-- EXERCISE REQUIREMENTS --
Could you retype the whole listing word for word and drop the images?

-- PROVIDED MATERIAL --

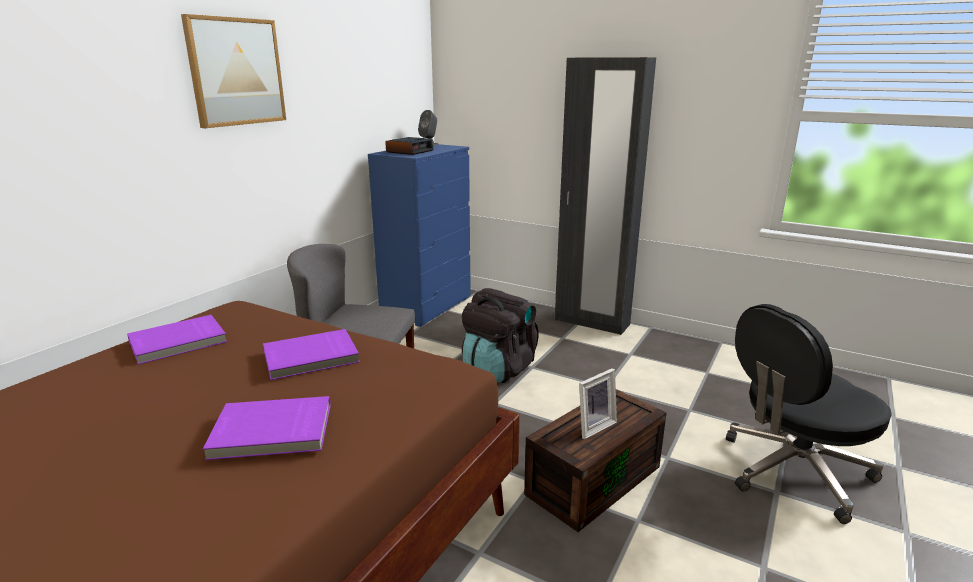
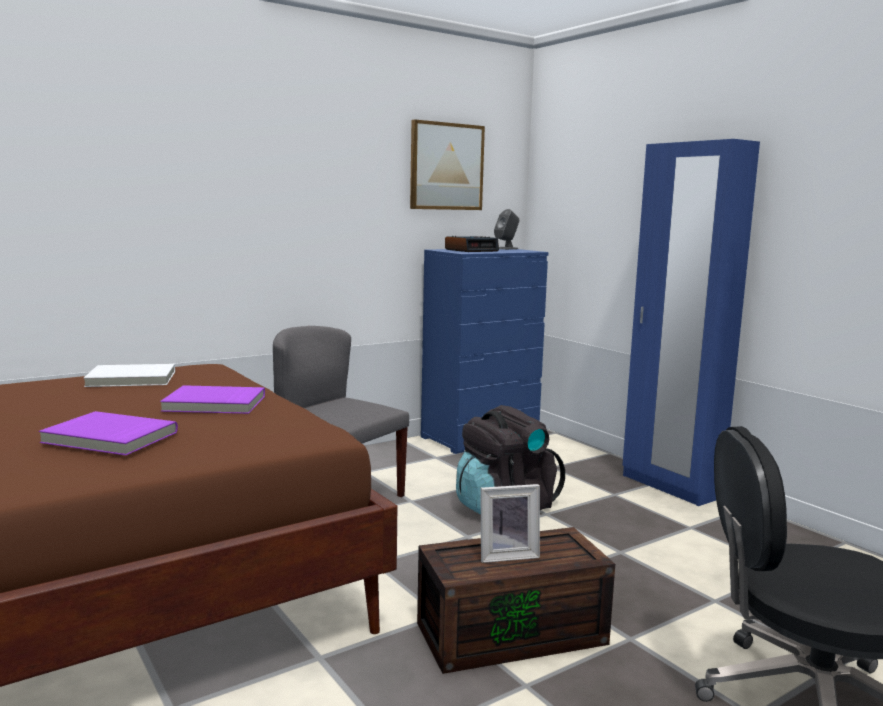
camera: 25 degrees right, 10 degrees down
(178, 342) = (131, 379): purple book -> white book
(236, 72) = (277, 151): picture -> picture (446, 166)
(591, 322) = (670, 486): black wardrobe -> blue wardrobe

-- RESPONSE TO THIS TASK --
camera: 25 degrees right, 10 degrees down
(178, 342) = (131, 379): purple book -> white book
(236, 72) = (277, 151): picture -> picture (446, 166)
(591, 322) = (670, 486): black wardrobe -> blue wardrobe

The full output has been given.